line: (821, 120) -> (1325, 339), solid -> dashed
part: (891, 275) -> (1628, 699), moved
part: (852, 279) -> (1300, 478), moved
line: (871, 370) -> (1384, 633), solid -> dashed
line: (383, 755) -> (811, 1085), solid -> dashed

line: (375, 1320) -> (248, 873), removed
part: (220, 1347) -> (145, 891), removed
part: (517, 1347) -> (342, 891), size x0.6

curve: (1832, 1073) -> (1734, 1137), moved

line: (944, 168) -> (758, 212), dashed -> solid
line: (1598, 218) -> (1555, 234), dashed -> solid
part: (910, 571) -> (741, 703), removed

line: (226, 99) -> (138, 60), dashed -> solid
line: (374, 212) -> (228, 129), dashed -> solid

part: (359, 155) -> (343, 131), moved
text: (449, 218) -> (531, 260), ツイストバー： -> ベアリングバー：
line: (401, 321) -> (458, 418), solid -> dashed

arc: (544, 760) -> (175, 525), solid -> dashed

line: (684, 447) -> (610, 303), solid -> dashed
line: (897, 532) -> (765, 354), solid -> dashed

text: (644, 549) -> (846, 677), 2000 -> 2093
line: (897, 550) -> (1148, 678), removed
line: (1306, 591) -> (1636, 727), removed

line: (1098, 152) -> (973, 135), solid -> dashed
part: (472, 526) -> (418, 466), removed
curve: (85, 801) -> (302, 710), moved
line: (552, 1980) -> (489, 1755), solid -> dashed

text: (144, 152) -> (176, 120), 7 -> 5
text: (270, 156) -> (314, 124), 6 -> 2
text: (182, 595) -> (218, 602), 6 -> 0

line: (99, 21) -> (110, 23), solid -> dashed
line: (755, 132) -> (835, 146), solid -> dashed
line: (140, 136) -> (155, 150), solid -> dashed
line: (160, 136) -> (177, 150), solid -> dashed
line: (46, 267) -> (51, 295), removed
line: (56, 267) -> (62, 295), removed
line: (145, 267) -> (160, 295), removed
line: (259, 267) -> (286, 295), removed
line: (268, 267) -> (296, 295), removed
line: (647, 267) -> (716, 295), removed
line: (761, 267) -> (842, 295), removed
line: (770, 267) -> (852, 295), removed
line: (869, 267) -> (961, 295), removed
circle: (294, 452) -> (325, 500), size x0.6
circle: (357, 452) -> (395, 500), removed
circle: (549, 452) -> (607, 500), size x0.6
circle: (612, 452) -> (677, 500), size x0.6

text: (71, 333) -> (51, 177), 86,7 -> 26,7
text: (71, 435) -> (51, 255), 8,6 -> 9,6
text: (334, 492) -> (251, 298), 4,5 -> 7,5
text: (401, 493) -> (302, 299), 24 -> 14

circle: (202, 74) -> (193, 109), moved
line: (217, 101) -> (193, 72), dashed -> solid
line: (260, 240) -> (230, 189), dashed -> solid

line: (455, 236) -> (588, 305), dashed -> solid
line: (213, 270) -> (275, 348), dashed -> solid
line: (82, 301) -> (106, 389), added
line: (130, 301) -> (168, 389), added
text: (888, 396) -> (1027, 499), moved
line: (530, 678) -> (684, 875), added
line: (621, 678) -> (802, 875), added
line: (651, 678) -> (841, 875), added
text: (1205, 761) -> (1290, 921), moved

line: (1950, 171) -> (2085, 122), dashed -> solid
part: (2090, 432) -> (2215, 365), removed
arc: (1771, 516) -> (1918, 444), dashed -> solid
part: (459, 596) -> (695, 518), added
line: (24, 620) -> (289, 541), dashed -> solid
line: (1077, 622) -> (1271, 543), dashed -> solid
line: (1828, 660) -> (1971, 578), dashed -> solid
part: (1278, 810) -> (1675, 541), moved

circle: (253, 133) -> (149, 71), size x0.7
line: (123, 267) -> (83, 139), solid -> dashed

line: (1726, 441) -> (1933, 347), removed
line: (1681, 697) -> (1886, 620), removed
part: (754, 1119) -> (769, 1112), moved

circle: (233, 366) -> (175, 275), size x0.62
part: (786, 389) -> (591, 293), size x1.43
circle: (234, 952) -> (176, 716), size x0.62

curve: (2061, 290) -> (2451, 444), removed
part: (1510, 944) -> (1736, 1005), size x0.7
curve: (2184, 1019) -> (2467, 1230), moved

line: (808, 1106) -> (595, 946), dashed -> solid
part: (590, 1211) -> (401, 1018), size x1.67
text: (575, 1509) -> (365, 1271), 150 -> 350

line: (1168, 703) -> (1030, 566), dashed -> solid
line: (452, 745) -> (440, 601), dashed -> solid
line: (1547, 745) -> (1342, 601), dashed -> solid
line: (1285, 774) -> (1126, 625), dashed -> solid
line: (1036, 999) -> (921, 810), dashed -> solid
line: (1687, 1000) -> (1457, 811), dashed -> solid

> **TASK REQUIREMENTS**
Write every entry out again. Leave each one exactly as it is.

> **RESULT OF THE EXERCISE**
line: (821, 120) -> (1325, 339), solid -> dashed
part: (891, 275) -> (1628, 699), moved
part: (852, 279) -> (1300, 478), moved
line: (871, 370) -> (1384, 633), solid -> dashed
line: (383, 755) -> (811, 1085), solid -> dashed

line: (375, 1320) -> (248, 873), removed
part: (220, 1347) -> (145, 891), removed
part: (517, 1347) -> (342, 891), size x0.6

curve: (1832, 1073) -> (1734, 1137), moved

line: (944, 168) -> (758, 212), dashed -> solid
line: (1598, 218) -> (1555, 234), dashed -> solid
part: (910, 571) -> (741, 703), removed

line: (226, 99) -> (138, 60), dashed -> solid
line: (374, 212) -> (228, 129), dashed -> solid

part: (359, 155) -> (343, 131), moved
text: (449, 218) -> (531, 260), ツイストバー： -> ベアリングバー：
line: (401, 321) -> (458, 418), solid -> dashed

arc: (544, 760) -> (175, 525), solid -> dashed

line: (684, 447) -> (610, 303), solid -> dashed
line: (897, 532) -> (765, 354), solid -> dashed

text: (644, 549) -> (846, 677), 2000 -> 2093
line: (897, 550) -> (1148, 678), removed
line: (1306, 591) -> (1636, 727), removed

line: (1098, 152) -> (973, 135), solid -> dashed
part: (472, 526) -> (418, 466), removed
curve: (85, 801) -> (302, 710), moved
line: (552, 1980) -> (489, 1755), solid -> dashed

text: (144, 152) -> (176, 120), 7 -> 5
text: (270, 156) -> (314, 124), 6 -> 2
text: (182, 595) -> (218, 602), 6 -> 0

line: (99, 21) -> (110, 23), solid -> dashed
line: (755, 132) -> (835, 146), solid -> dashed
line: (140, 136) -> (155, 150), solid -> dashed
line: (160, 136) -> (177, 150), solid -> dashed
line: (46, 267) -> (51, 295), removed
line: (56, 267) -> (62, 295), removed
line: (145, 267) -> (160, 295), removed
line: (259, 267) -> (286, 295), removed
line: (268, 267) -> (296, 295), removed
line: (647, 267) -> (716, 295), removed
line: (761, 267) -> (842, 295), removed
line: (770, 267) -> (852, 295), removed
line: (869, 267) -> (961, 295), removed
circle: (294, 452) -> (325, 500), size x0.6
circle: (357, 452) -> (395, 500), removed
circle: (549, 452) -> (607, 500), size x0.6
circle: (612, 452) -> (677, 500), size x0.6

text: (71, 333) -> (51, 177), 86,7 -> 26,7
text: (71, 435) -> (51, 255), 8,6 -> 9,6
text: (334, 492) -> (251, 298), 4,5 -> 7,5
text: (401, 493) -> (302, 299), 24 -> 14

circle: (202, 74) -> (193, 109), moved
line: (217, 101) -> (193, 72), dashed -> solid
line: (260, 240) -> (230, 189), dashed -> solid

line: (455, 236) -> (588, 305), dashed -> solid
line: (213, 270) -> (275, 348), dashed -> solid
line: (82, 301) -> (106, 389), added
line: (130, 301) -> (168, 389), added
text: (888, 396) -> (1027, 499), moved
line: (530, 678) -> (684, 875), added
line: (621, 678) -> (802, 875), added
line: (651, 678) -> (841, 875), added
text: (1205, 761) -> (1290, 921), moved

line: (1950, 171) -> (2085, 122), dashed -> solid
part: (2090, 432) -> (2215, 365), removed
arc: (1771, 516) -> (1918, 444), dashed -> solid
part: (459, 596) -> (695, 518), added
line: (24, 620) -> (289, 541), dashed -> solid
line: (1077, 622) -> (1271, 543), dashed -> solid
line: (1828, 660) -> (1971, 578), dashed -> solid
part: (1278, 810) -> (1675, 541), moved

circle: (253, 133) -> (149, 71), size x0.7
line: (123, 267) -> (83, 139), solid -> dashed

line: (1726, 441) -> (1933, 347), removed
line: (1681, 697) -> (1886, 620), removed
part: (754, 1119) -> (769, 1112), moved

circle: (233, 366) -> (175, 275), size x0.62
part: (786, 389) -> (591, 293), size x1.43
circle: (234, 952) -> (176, 716), size x0.62

curve: (2061, 290) -> (2451, 444), removed
part: (1510, 944) -> (1736, 1005), size x0.7
curve: (2184, 1019) -> (2467, 1230), moved

line: (808, 1106) -> (595, 946), dashed -> solid
part: (590, 1211) -> (401, 1018), size x1.67
text: (575, 1509) -> (365, 1271), 150 -> 350

line: (1168, 703) -> (1030, 566), dashed -> solid
line: (452, 745) -> (440, 601), dashed -> solid
line: (1547, 745) -> (1342, 601), dashed -> solid
line: (1285, 774) -> (1126, 625), dashed -> solid
line: (1036, 999) -> (921, 810), dashed -> solid
line: (1687, 1000) -> (1457, 811), dashed -> solid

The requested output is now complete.